Copy every line of all the entries below, character for character.

** Start Records provided **

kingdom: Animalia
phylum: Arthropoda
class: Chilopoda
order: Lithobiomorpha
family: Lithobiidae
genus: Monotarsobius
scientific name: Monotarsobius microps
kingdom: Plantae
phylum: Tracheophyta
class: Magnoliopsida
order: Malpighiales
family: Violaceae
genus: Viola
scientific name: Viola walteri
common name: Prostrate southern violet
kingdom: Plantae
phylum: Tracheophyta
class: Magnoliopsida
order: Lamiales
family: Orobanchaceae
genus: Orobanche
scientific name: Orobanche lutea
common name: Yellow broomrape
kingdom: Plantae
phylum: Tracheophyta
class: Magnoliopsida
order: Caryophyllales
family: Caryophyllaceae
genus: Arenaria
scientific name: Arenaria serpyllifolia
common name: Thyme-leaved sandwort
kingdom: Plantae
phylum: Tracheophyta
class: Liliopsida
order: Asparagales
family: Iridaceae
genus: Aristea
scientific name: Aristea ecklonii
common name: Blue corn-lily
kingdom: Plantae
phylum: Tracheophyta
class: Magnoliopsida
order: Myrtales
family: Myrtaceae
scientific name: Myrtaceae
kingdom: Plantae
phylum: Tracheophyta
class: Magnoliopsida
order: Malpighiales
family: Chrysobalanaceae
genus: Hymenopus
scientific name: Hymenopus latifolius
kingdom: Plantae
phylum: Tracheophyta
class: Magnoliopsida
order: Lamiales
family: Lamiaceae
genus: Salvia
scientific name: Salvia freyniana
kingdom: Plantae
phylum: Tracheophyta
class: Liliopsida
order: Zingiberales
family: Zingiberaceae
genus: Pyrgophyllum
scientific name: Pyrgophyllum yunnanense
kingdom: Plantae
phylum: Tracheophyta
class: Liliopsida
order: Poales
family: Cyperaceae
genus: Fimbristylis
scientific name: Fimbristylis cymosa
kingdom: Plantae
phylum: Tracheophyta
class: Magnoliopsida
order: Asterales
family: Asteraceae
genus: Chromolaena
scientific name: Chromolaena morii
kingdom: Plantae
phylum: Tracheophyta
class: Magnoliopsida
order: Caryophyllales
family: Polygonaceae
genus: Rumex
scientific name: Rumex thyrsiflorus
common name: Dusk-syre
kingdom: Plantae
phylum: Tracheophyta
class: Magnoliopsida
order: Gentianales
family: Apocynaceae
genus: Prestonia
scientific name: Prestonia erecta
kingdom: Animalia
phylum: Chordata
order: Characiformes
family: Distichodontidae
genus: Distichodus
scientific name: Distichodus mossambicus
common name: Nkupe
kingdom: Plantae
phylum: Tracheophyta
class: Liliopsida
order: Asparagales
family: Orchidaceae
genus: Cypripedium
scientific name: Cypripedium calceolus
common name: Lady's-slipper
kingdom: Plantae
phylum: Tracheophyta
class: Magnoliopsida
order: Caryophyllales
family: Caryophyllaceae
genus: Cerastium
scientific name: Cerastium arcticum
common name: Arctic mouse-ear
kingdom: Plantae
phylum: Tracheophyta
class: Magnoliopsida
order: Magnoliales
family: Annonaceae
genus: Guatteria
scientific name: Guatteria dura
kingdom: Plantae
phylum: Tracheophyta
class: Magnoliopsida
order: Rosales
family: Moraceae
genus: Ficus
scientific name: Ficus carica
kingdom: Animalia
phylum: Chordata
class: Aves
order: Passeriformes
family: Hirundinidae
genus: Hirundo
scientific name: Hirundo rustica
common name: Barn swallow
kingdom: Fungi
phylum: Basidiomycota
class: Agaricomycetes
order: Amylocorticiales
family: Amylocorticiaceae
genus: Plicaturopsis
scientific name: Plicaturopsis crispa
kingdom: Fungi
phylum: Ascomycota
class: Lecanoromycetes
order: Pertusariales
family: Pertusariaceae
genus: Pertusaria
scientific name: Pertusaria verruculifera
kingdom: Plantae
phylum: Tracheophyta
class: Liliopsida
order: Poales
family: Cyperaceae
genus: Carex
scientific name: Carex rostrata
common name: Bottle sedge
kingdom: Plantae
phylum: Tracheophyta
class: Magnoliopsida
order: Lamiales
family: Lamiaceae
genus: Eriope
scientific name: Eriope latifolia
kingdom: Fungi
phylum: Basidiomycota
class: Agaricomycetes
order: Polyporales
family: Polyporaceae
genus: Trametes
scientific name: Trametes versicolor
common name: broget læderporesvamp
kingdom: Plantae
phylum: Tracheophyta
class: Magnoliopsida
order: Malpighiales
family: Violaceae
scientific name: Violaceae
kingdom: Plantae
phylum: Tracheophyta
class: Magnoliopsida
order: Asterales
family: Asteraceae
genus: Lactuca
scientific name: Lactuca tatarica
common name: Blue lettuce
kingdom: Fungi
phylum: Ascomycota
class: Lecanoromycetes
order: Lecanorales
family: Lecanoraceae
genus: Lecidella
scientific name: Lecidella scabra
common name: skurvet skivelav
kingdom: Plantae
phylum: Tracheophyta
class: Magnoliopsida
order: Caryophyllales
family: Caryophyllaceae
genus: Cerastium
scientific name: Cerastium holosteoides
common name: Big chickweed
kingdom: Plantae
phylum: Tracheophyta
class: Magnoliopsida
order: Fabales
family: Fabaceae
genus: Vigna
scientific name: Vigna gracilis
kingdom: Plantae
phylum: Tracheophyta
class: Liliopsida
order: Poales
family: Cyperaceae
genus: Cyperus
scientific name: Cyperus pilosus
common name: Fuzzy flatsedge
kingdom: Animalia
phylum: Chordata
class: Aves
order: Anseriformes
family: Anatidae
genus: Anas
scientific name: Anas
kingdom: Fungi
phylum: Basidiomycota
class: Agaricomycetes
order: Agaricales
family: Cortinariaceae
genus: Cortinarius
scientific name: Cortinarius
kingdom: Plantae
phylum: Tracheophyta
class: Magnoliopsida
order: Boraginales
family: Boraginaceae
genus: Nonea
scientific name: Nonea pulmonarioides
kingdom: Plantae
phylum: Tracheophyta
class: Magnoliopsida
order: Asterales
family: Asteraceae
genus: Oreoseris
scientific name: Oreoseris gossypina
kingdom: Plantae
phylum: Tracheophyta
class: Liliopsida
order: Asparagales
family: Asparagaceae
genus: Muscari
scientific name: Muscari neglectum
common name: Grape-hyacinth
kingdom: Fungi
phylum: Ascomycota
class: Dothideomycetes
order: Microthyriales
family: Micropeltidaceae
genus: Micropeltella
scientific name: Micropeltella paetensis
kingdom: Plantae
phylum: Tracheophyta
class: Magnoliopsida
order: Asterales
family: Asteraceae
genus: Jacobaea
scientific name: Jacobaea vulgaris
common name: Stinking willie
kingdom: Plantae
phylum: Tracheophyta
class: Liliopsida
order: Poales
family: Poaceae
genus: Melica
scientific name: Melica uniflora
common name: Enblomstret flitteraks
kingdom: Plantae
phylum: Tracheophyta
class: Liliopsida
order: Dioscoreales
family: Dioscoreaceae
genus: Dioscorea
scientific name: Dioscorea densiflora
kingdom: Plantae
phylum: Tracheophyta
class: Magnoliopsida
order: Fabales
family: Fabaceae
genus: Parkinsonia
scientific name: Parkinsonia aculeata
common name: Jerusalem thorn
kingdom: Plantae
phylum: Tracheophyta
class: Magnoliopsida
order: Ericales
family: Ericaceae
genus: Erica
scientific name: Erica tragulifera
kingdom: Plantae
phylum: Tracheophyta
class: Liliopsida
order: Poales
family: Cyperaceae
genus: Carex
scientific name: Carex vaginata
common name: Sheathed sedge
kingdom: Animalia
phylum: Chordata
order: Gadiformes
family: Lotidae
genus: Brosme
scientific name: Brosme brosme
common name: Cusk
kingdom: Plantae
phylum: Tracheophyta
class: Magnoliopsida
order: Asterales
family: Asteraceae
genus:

** End Records provided **

● Finished exercise
kingdom: Animalia
phylum: Arthropoda
class: Chilopoda
order: Lithobiomorpha
family: Lithobiidae
genus: Monotarsobius
scientific name: Monotarsobius microps
kingdom: Plantae
phylum: Tracheophyta
class: Magnoliopsida
order: Malpighiales
family: Violaceae
genus: Viola
scientific name: Viola walteri
common name: Prostrate southern violet
kingdom: Plantae
phylum: Tracheophyta
class: Magnoliopsida
order: Lamiales
family: Orobanchaceae
genus: Orobanche
scientific name: Orobanche lutea
common name: Yellow broomrape
kingdom: Plantae
phylum: Tracheophyta
class: Magnoliopsida
order: Caryophyllales
family: Caryophyllaceae
genus: Arenaria
scientific name: Arenaria serpyllifolia
common name: Thyme-leaved sandwort
kingdom: Plantae
phylum: Tracheophyta
class: Liliopsida
order: Asparagales
family: Iridaceae
genus: Aristea
scientific name: Aristea ecklonii
common name: Blue corn-lily
kingdom: Plantae
phylum: Tracheophyta
class: Magnoliopsida
order: Myrtales
family: Myrtaceae
scientific name: Myrtaceae
kingdom: Plantae
phylum: Tracheophyta
class: Magnoliopsida
order: Malpighiales
family: Chrysobalanaceae
genus: Hymenopus
scientific name: Hymenopus latifolius
kingdom: Plantae
phylum: Tracheophyta
class: Magnoliopsida
order: Lamiales
family: Lamiaceae
genus: Salvia
scientific name: Salvia freyniana
kingdom: Plantae
phylum: Tracheophyta
class: Liliopsida
order: Zingiberales
family: Zingiberaceae
genus: Pyrgophyllum
scientific name: Pyrgophyllum yunnanense
kingdom: Plantae
phylum: Tracheophyta
class: Liliopsida
order: Poales
family: Cyperaceae
genus: Fimbristylis
scientific name: Fimbristylis cymosa
kingdom: Plantae
phylum: Tracheophyta
class: Magnoliopsida
order: Asterales
family: Asteraceae
genus: Chromolaena
scientific name: Chromolaena morii
kingdom: Plantae
phylum: Tracheophyta
class: Magnoliopsida
order: Caryophyllales
family: Polygonaceae
genus: Rumex
scientific name: Rumex thyrsiflorus
common name: Dusk-syre
kingdom: Plantae
phylum: Tracheophyta
class: Magnoliopsida
order: Gentianales
family: Apocynaceae
genus: Prestonia
scientific name: Prestonia erecta
kingdom: Animalia
phylum: Chordata
order: Characiformes
family: Distichodontidae
genus: Distichodus
scientific name: Distichodus mossambicus
common name: Nkupe
kingdom: Plantae
phylum: Tracheophyta
class: Liliopsida
order: Asparagales
family: Orchidaceae
genus: Cypripedium
scientific name: Cypripedium calceolus
common name: Lady's-slipper
kingdom: Plantae
phylum: Tracheophyta
class: Magnoliopsida
order: Caryophyllales
family: Caryophyllaceae
genus: Cerastium
scientific name: Cerastium arcticum
common name: Arctic mouse-ear
kingdom: Plantae
phylum: Tracheophyta
class: Magnoliopsida
order: Magnoliales
family: Annonaceae
genus: Guatteria
scientific name: Guatteria dura
kingdom: Plantae
phylum: Tracheophyta
class: Magnoliopsida
order: Rosales
family: Moraceae
genus: Ficus
scientific name: Ficus carica
kingdom: Animalia
phylum: Chordata
class: Aves
order: Passeriformes
family: Hirundinidae
genus: Hirundo
scientific name: Hirundo rustica
common name: Barn swallow
kingdom: Fungi
phylum: Basidiomycota
class: Agaricomycetes
order: Amylocorticiales
family: Amylocorticiaceae
genus: Plicaturopsis
scientific name: Plicaturopsis crispa
kingdom: Fungi
phylum: Ascomycota
class: Lecanoromycetes
order: Pertusariales
family: Pertusariaceae
genus: Pertusaria
scientific name: Pertusaria verruculifera
kingdom: Plantae
phylum: Tracheophyta
class: Liliopsida
order: Poales
family: Cyperaceae
genus: Carex
scientific name: Carex rostrata
common name: Bottle sedge
kingdom: Plantae
phylum: Tracheophyta
class: Magnoliopsida
order: Lamiales
family: Lamiaceae
genus: Eriope
scientific name: Eriope latifolia
kingdom: Fungi
phylum: Basidiomycota
class: Agaricomycetes
order: Polyporales
family: Polyporaceae
genus: Trametes
scientific name: Trametes versicolor
common name: broget læderporesvamp
kingdom: Plantae
phylum: Tracheophyta
class: Magnoliopsida
order: Malpighiales
family: Violaceae
scientific name: Violaceae
kingdom: Plantae
phylum: Tracheophyta
class: Magnoliopsida
order: Asterales
family: Asteraceae
genus: Lactuca
scientific name: Lactuca tatarica
common name: Blue lettuce
kingdom: Fungi
phylum: Ascomycota
class: Lecanoromycetes
order: Lecanorales
family: Lecanoraceae
genus: Lecidella
scientific name: Lecidella scabra
common name: skurvet skivelav
kingdom: Plantae
phylum: Tracheophyta
class: Magnoliopsida
order: Caryophyllales
family: Caryophyllaceae
genus: Cerastium
scientific name: Cerastium holosteoides
common name: Big chickweed
kingdom: Plantae
phylum: Tracheophyta
class: Magnoliopsida
order: Fabales
family: Fabaceae
genus: Vigna
scientific name: Vigna gracilis
kingdom: Plantae
phylum: Tracheophyta
class: Liliopsida
order: Poales
family: Cyperaceae
genus: Cyperus
scientific name: Cyperus pilosus
common name: Fuzzy flatsedge
kingdom: Animalia
phylum: Chordata
class: Aves
order: Anseriformes
family: Anatidae
genus: Anas
scientific name: Anas
kingdom: Fungi
phylum: Basidiomycota
class: Agaricomycetes
order: Agaricales
family: Cortinariaceae
genus: Cortinarius
scientific name: Cortinarius
kingdom: Plantae
phylum: Tracheophyta
class: Magnoliopsida
order: Boraginales
family: Boraginaceae
genus: Nonea
scientific name: Nonea pulmonarioides
kingdom: Plantae
phylum: Tracheophyta
class: Magnoliopsida
order: Asterales
family: Asteraceae
genus: Oreoseris
scientific name: Oreoseris gossypina
kingdom: Plantae
phylum: Tracheophyta
class: Liliopsida
order: Asparagales
family: Asparagaceae
genus: Muscari
scientific name: Muscari neglectum
common name: Grape-hyacinth
kingdom: Fungi
phylum: Ascomycota
class: Dothideomycetes
order: Microthyriales
family: Micropeltidaceae
genus: Micropeltella
scientific name: Micropeltella paetensis
kingdom: Plantae
phylum: Tracheophyta
class: Magnoliopsida
order: Asterales
family: Asteraceae
genus: Jacobaea
scientific name: Jacobaea vulgaris
common name: Stinking willie
kingdom: Plantae
phylum: Tracheophyta
class: Liliopsida
order: Poales
family: Poaceae
genus: Melica
scientific name: Melica uniflora
common name: Enblomstret flitteraks
kingdom: Plantae
phylum: Tracheophyta
class: Liliopsida
order: Dioscoreales
family: Dioscoreaceae
genus: Dioscorea
scientific name: Dioscorea densiflora
kingdom: Plantae
phylum: Tracheophyta
class: Magnoliopsida
order: Fabales
family: Fabaceae
genus: Parkinsonia
scientific name: Parkinsonia aculeata
common name: Jerusalem thorn
kingdom: Plantae
phylum: Tracheophyta
class: Magnoliopsida
order: Ericales
family: Ericaceae
genus: Erica
scientific name: Erica tragulifera
kingdom: Plantae
phylum: Tracheophyta
class: Liliopsida
order: Poales
family: Cyperaceae
genus: Carex
scientific name: Carex vaginata
common name: Sheathed sedge
kingdom: Animalia
phylum: Chordata
order: Gadiformes
family: Lotidae
genus: Brosme
scientific name: Brosme brosme
common name: Cusk
kingdom: Plantae
phylum: Tracheophyta
class: Magnoliopsida
order: Asterales
family: Asteraceae
genus:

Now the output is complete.